◆ **Work task**
What you hand back must match the listing exactly.

◆ **Provided records**
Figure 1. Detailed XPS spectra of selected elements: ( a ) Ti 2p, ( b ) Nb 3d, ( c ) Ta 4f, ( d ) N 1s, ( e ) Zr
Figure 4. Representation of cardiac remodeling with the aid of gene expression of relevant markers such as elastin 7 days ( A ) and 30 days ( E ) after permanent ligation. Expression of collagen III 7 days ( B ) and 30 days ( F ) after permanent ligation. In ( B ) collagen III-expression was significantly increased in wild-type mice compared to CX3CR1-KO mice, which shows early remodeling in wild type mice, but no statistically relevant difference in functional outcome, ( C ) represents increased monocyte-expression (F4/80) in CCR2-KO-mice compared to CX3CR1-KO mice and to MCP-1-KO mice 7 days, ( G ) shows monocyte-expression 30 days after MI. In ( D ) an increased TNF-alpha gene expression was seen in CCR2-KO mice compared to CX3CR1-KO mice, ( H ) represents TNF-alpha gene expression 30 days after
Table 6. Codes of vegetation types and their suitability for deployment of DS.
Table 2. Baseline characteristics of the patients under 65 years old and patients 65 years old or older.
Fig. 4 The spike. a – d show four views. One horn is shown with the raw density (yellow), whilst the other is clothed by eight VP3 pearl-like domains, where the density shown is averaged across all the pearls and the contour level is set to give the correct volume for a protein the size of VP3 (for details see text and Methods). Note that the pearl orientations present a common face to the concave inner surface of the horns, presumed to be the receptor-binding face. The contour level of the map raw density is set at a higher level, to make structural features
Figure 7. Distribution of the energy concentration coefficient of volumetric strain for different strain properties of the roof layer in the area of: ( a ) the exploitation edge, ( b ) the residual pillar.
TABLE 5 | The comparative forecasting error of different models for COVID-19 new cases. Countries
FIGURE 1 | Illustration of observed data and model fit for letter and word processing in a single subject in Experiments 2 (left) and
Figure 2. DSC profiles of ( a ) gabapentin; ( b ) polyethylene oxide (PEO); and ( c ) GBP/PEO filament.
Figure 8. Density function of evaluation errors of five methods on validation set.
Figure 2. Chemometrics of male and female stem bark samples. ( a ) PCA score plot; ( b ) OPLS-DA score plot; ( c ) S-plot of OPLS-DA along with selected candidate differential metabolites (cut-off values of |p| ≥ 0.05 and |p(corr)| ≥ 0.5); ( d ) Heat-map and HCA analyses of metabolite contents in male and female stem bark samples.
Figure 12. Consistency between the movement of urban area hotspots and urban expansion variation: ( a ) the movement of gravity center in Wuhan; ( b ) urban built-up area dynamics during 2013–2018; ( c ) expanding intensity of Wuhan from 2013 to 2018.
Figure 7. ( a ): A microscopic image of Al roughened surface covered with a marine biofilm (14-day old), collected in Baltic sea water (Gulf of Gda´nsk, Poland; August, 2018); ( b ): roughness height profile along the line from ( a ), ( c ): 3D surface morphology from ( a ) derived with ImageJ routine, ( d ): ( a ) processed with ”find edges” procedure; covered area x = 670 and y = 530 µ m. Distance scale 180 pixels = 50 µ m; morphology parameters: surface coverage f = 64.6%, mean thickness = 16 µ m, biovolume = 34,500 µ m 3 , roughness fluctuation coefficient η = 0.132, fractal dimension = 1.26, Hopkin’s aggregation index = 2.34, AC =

◆ **Output**
Figure 1. Detailed XPS spectra of selected elements: ( a ) Ti 2p, ( b ) Nb 3d, ( c ) Ta 4f, ( d ) N 1s, ( e ) Zr
Figure 4. Representation of cardiac remodeling with the aid of gene expression of relevant markers such as elastin 7 days ( A ) and 30 days ( E ) after permanent ligation. Expression of collagen III 7 days ( B ) and 30 days ( F ) after permanent ligation. In ( B ) collagen III-expression was significantly increased in wild-type mice compared to CX3CR1-KO mice, which shows early remodeling in wild type mice, but no statistically relevant difference in functional outcome, ( C ) represents increased monocyte-expression (F4/80) in CCR2-KO-mice compared to CX3CR1-KO mice and to MCP-1-KO mice 7 days, ( G ) shows monocyte-expression 30 days after MI. In ( D ) an increased TNF-alpha gene expression was seen in CCR2-KO mice compared to CX3CR1-KO mice, ( H ) represents TNF-alpha gene expression 30 days after
Table 6. Codes of vegetation types and their suitability for deployment of DS.
Table 2. Baseline characteristics of the patients under 65 years old and patients 65 years old or older.
Fig. 4 The spike. a – d show four views. One horn is shown with the raw density (yellow), whilst the other is clothed by eight VP3 pearl-like domains, where the density shown is averaged across all the pearls and the contour level is set to give the correct volume for a protein the size of VP3 (for details see text and Methods). Note that the pearl orientations present a common face to the concave inner surface of the horns, presumed to be the receptor-binding face. The contour level of the map raw density is set at a higher level, to make structural features
Figure 7. Distribution of the energy concentration coefficient of volumetric strain for different strain properties of the roof layer in the area of: ( a ) the exploitation edge, ( b ) the residual pillar.
TABLE 5 | The comparative forecasting error of different models for COVID-19 new cases. Countries
FIGURE 1 | Illustration of observed data and model fit for letter and word processing in a single subject in Experiments 2 (left) and
Figure 2. DSC profiles of ( a ) gabapentin; ( b ) polyethylene oxide (PEO); and ( c ) GBP/PEO filament.
Figure 8. Density function of evaluation errors of five methods on validation set.
Figure 2. Chemometrics of male and female stem bark samples. ( a ) PCA score plot; ( b ) OPLS-DA score plot; ( c ) S-plot of OPLS-DA along with selected candidate differential metabolites (cut-off values of |p| ≥ 0.05 and |p(corr)| ≥ 0.5); ( d ) Heat-map and HCA analyses of metabolite contents in male and female stem bark samples.
Figure 12. Consistency between the movement of urban area hotspots and urban expansion variation: ( a ) the movement of gravity center in Wuhan; ( b ) urban built-up area dynamics during 2013–2018; ( c ) expanding intensity of Wuhan from 2013 to 2018.
Figure 7. ( a ): A microscopic image of Al roughened surface covered with a marine biofilm (14-day old), collected in Baltic sea water (Gulf of Gda´nsk, Poland; August, 2018); ( b ): roughness height profile along the line from ( a ), ( c ): 3D surface morphology from ( a ) derived with ImageJ routine, ( d ): ( a ) processed with ”find edges” procedure; covered area x = 670 and y = 530 µ m. Distance scale 180 pixels = 50 µ m; morphology parameters: surface coverage f = 64.6%, mean thickness = 16 µ m, biovolume = 34,500 µ m 3 , roughness fluctuation coefficient η = 0.132, fractal dimension = 1.26, Hopkin’s aggregation index = 2.34, AC =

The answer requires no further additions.